At just one-atom thick, graphene is incredibly thin, but despite that is able to withstand large amounts of stress, which in the team’s view makes it well suited to the job of filtering and detecting gases. While it is not permeable itself, the team addressed this by making perforations as small as 25 nanometers in bilayer graphene, which was used to create tiny balloons from which pressurized gases can escape.
This was achieved by first using a laser to heat different gases inside the ballon, causing them to expand and then filter through the small perforations. Depending on their mass and molecular velocity, different gases pour out of the balloon at different speeds.
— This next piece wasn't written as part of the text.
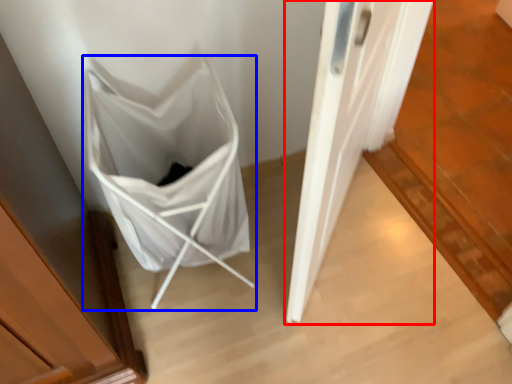
Question: Which object is further to the camera taking this photo, door (highlighted by a red box) or folding chair (highlighted by a blue box)?

Choices:
 (A) door
 (B) folding chair

Answer: (B)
This makes the balloons a tool well-suited to the detection of noble gases, which is traditionally quite difficult as they don’t react with other materials.
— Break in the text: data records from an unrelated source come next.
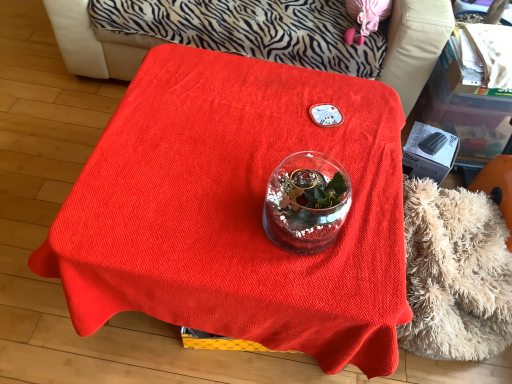
Question: Do you think smooth red tablecloth at center is within black plastic box at right, or outside of it?

Choices:
 (A) inside
 (B) outside

Answer: (B)

Question: Looking at their shapes, would you say smooth red tablecloth at center is wider or thinner than black plastic box at right?

Choices:
 (A) thin
 (B) wide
"Picture a balloon that deflates when you let the air run out," says TU Delft researcher Irek Rosłoń, "We measure the time it takes the balloon to deflate. At such a small scale, this happens very quickly – within around 1/100.000th of a second – and interestingly, the length of time depends strongly on the type of gas and the size of the pores. For example helium, a light gas with high molecular velocity, escapes five times faster than krypton, a heavy and slowly moving gas."
The team hopes to build on this proof-of-concept technology by using this approach to develop new types of sensors that can be used to detect noble gases in industrial settings, or for use as low-cost air quality monitors. Beyond that, they say the work also demonstrates how graphene can used to study gas dynamics on microscopic scales.
The research was published in the journal Nature Communications.